The results are out: Singapore is a nation obsessed with property.
With more than 70 percent of Singaporeans owning their own home, and many more watching and speculating as to what the latest market trends will be like, the topic of property continues to fuel much discussion. And judging from the strong interest seen at recent condo launches across the island, it seems that this love affair does not show signs of abating any time soon.
But it's not just local developments that are a hit with buyers. Some are eyeing properties beyond our shores, either for residential or investment purposes. In fact, 1 out of 4 Singaporeans have showed consistent interest in purchasing a property overseas.
This stems from an underlying notion of real estate being a financial asset which in Singapore is considered to be the least volatile investment that has the potential to garner the highest returns over time.
After all, for the vast majority of Singaporeans, property is the largest purchase they will make in their lifetime. From a sociological point of view, purchasing and owning a place to call one’s own has strong associations with wealth and status so much so that it has been ingrained as part of our identity and even defines our sense of community.
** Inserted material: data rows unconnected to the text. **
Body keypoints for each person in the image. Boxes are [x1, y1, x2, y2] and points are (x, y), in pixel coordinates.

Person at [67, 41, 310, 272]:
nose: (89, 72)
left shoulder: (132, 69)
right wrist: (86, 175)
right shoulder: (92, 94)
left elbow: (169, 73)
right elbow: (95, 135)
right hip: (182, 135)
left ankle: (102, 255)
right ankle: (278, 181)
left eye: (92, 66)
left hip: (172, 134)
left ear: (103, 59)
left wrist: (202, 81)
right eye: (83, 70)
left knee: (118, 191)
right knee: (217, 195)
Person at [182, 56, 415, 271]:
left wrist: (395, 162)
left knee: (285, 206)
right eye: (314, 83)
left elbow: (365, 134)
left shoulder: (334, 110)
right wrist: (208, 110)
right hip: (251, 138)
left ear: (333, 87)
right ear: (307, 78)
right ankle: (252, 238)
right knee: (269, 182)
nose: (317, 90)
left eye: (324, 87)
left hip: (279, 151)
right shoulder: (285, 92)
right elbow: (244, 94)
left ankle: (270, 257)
It comes as no surprise then that when news headlines scream about fluctuations in property prices or a sudden introduction of new cooling measures, it would elicit a barrage of comments from property seekers regardless of whether they are in the market searching or not.
Based on this, PropertyGuru is pleased to announce the results of its Q3 Property Sentiment Survey, the quarterly benchmark for property affordability in Singapore.
Aimed at shedding light on the current mood and attitudes Singaporeans have towards the local property market, the survey takes into account overall satisfaction, future price perceptions and intention to purchase property as well as perceived effectiveness of government efforts, taken from over 800 online respondents.
PINPOINTING OUR GREATEST FEARS
There is no question that Singaporeans primarily look out for two things when finding out about property: affordability and prices. Both go hand in hand; with the latter rising at a much faster rate than median or average incomes in the last 2-3 years, so it raises the question about the ability of the common Singaporean having the necessary capital to finance homeownership.
On a positive note, the trend is expected to reverse in the coming months. According to the survey findings, there are a higher percentage of respondents in Q3 who are confident property prices across the board will not continue to rise in the next six months. As can be seen in the graph below, this is represented by a marked increase of at least 50 percent who opined that prices in the market will stabilise in contrast to public sentiment at the start of the year.
Expectations of no increase in price translate into an overall positive outlook for property affordability. As can be seen, although respondents in Q3 2013 still do feel that there is more that can be done to address the affordability issue (100 is the baseline for affordability), they are optimistic about the property market becoming progressively more affordable, a trend which has been established since the last quarter following a long period of dissatisfaction after Q2 2012.
A REACTION TO GOVERNMENT ACTION
With more Singaporeans viewing the property market as more affordable, does this suggest that the measures imposed by the government have also by extension been favourably accepted by the public?
According to the survey findings, this is not the case. While Singaporeans are generally in agreement with the government’s attempts at curbing further property price increases, the results show that more than 1 in 2 feel that the cooling measures introduced up to July 2013 had little impact in tackling property affordability issues.
This is felt most acutely among property upgraders, particularly those who currently stay in one- to five-room flats (47 percent) and HDB households earning less than S$10,000 a month (68 percent), who have the intention to purchase private property or a bigger HDB unit in the near future.
What explains this view? Although it can be said that the imposition of a higher Additional Buyer’s Stamp Duty (ABSD) on second or subsequent properties in January 2013 and the capping of the Total Debt Servicing Ratio (TDSR) at 60 percent in June 2013 resulted in a drop in the rate of price growth for resale HDBs and private homes as well as for new home sales, some feel that a longer period is required to establish a more conclusive picture on the overall impact.
On the other hand, others mention that despite government policies playing an influential role in the market, it only seeks to affect demand volume and not overall price. Simply put, while the rate of price growth and transaction sales have declined as a result of the cooling measures, properties today are still considered to be overpriced beyond what most are willing to pay, given that prices have grown almost two-fold over the course of the last few years.